Luckily, An anti-shame canon is growing. Political scientist Courtney Jung’s recent book Lactivism argues that breast milk has become an industry the way formula once was, compounding the incentives and pressures that potentially hurt moms. Dr. Amy Tuteur, a former OB, wrote Push Back, a polemic against natural parenting. In Blaming Mothers, legal scholar Linda Fentiman writes that “mothers—and pregnant women—are increasingly seen as exclusively responsible for all aspects of their children’s health and well-being.” In the spring, Dr. Alexandra Sacks wrote about the difficult process of matrescence—the total identity shift of becoming a mother—for the New York Times. All strains of the goddess myth.

There is a backlash beyond the bookshelf too. Last year, Dr. Christie Del Castillo-Hegyi, an emergency-room physician in Arkansas, founded Fed Is Best. The organization, run by a group of doctors, nurses and mothers, raises awareness of feeding options. It wants the BFHI to reconsider its stringent rules and to inform mothers on what Del Castillo-Hegyi says are under-recognized risks of exclusive breastfeeding, ranging from jaundice to starvation. She would know. Several years ago, in her quest to exclusively breastfeed, she nearly starved her infant son to death. Some of the mothers who work with Fed Is Best have had similar experiences, in a few cases leading to their babies’ death. They are determined to keep such tragedy from striking others. “If you have leaders telling you this is what’s best, it becomes ideology, policy, identity,” says Del Castillo-Hegyi. “I can’t even think of something more vulnerable than motherhood. And if motherhood means ‘exclusive breastfeeding,’ then a mother will do anything.”

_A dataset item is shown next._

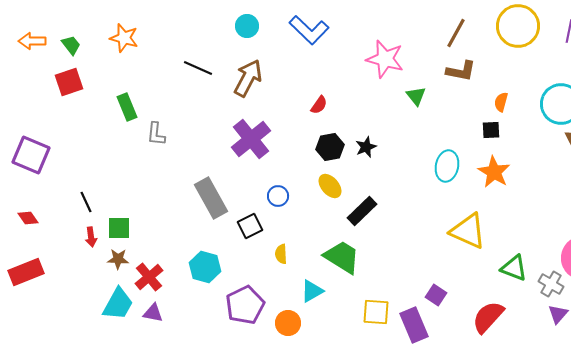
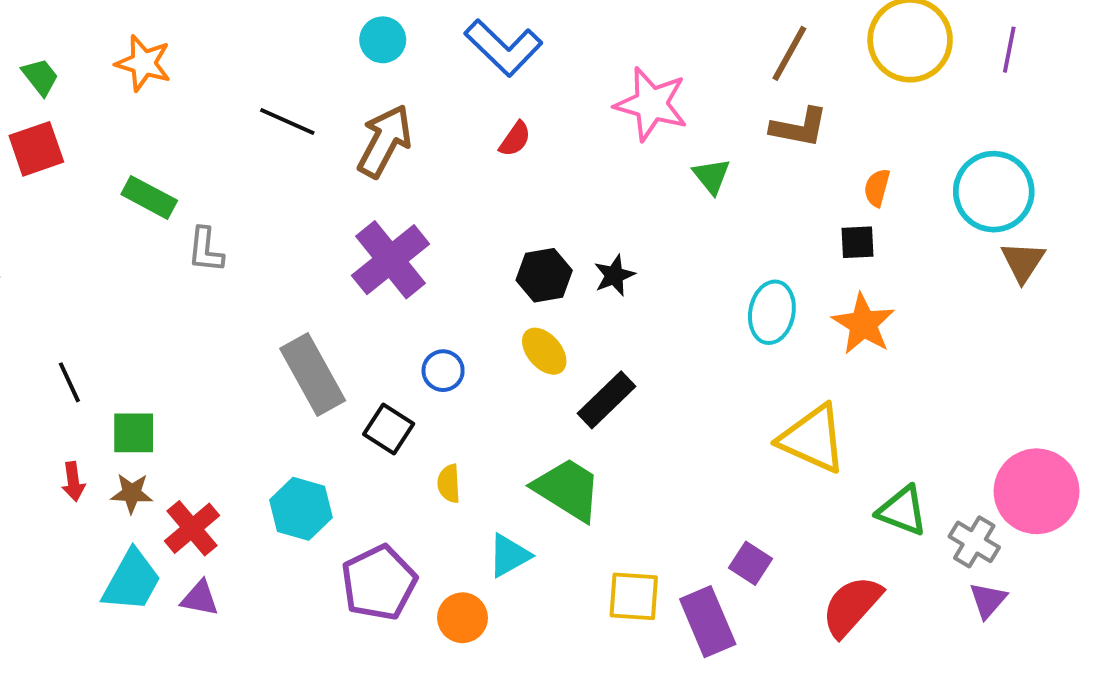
red semicircle: (319, 105) -> (515, 139), moved
green rectangle: (127, 107) -> (149, 197), turned -40
black square: (250, 226) -> (389, 429), turned -30
red arrow: (91, 237) -> (73, 482), moved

Mothers will do anything. I knew that going into my research for this story. But for all the communal aspects of bearing and raising children, for all the prescriptions we follow on the path of shaping another human, motherhood is a uniquely individual experience. Even amid harsh self-reflection, the moms I spoke to who had been let down ultimately concluded as much. “After the birth, I saw how judgmental I was about parenting styles,” New York City mom Margaret Nichols says. “I realized we all have our path and way of thinking, and what works for each mother is exactly perfect for that child.” Says Seana Norvell, who recently gave birth to her third child: “What I’ve learned is there are some things you can control, but there is a lot you can’t. We just have to give ourselves a break and do the best we can.”

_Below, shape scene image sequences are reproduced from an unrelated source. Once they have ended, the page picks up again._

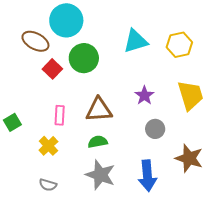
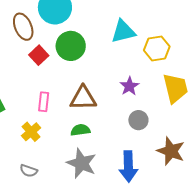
brown ellipse: (35, 41) -> (23, 27), turned 36
yellow hexagon: (179, 45) -> (157, 48), moved

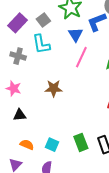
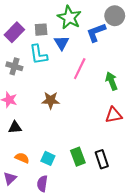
gray square: (43, 20) -> (41, 30), turned 32
blue triangle: (76, 35) -> (62, 43), moved

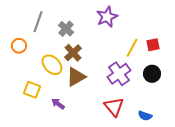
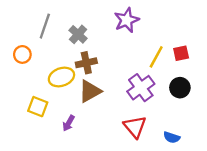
brown cross: (73, 53) -> (86, 63), turned 30
yellow ellipse: (52, 65) -> (61, 77), turned -65
purple arrow: (58, 104) -> (69, 123), turned -96

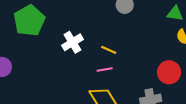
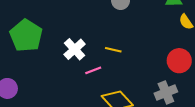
pink line: (105, 69) -> (93, 70), moved

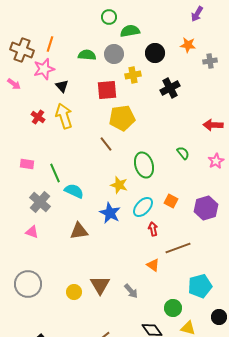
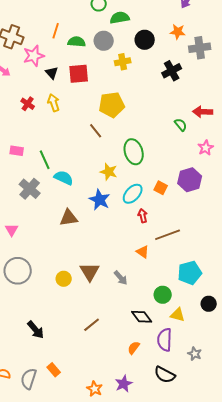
orange line: (50, 44) -> (56, 31), moved
gray cross: (210, 61) -> (200, 48), size x1.5
black cross: (170, 88) -> (172, 71), moved
red square: (107, 90) -> (79, 74), moved
yellow arrow: (64, 116) -> (54, 103), size x0.7
green semicircle: (183, 153) -> (181, 125), moved
purple hexagon: (206, 208) -> (190, 180), moved
pink triangle: (32, 232) -> (12, 230), moved, turned 40

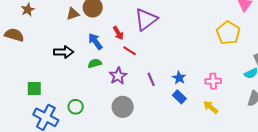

It’s hard to keep an individual “best” in mind amid images of glory and perfection, and anecdotal stories about what worked or didn’t for another mom. But “women are coming out and talking more about [the problems of motherhood],” says Domino Kirke, a New York doula with a practice in Los Angeles, whose popular Instagram account is filled with graphic but exhilarating images of the births she attends: mothers and their newborns amid bloody placenta on the bed at home as well as gracefully shot operating rooms where C-sections give way to joy. She says she wants to help mothers erase “the unknown,” which is where she thinks the shame and guilt come from.

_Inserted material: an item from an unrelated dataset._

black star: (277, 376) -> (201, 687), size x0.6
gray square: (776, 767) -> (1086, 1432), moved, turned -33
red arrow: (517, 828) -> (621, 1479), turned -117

Among the 112,693 photographs that are hashtagged #nationalbreastfeedingweek and #worldbreastfeedingweek, there are a few rogue bottles, some defiant pumps and the red, tear-streaked face of a mother named Angela Burzo. Her nursing selfie, captioned “This photo depicts my reality,” went viral in August, no doubt thanks to its truth-to-myth frankness. Even among the picture-perfect mommy bloggers, some are making a concerted effort to talk about the dissonance between what we see and what we feel. LaTonya Yvette, a popular lifestyle blogger who offers refreshing assessments of “honest motherhood,” is just one of them. Says Yvette: “The story I share as mother directly aligns with the mother I am.”

Motherhood in the connected era doesn’t have to be dominated by any myth. Social media can just as easily help celebrate our individual experience and create community through contrast. Moms have to stick together even as we walk our separate paths. We have to spot the templates and realize there are no templates. We have to talk about our failures and realize there are no failures.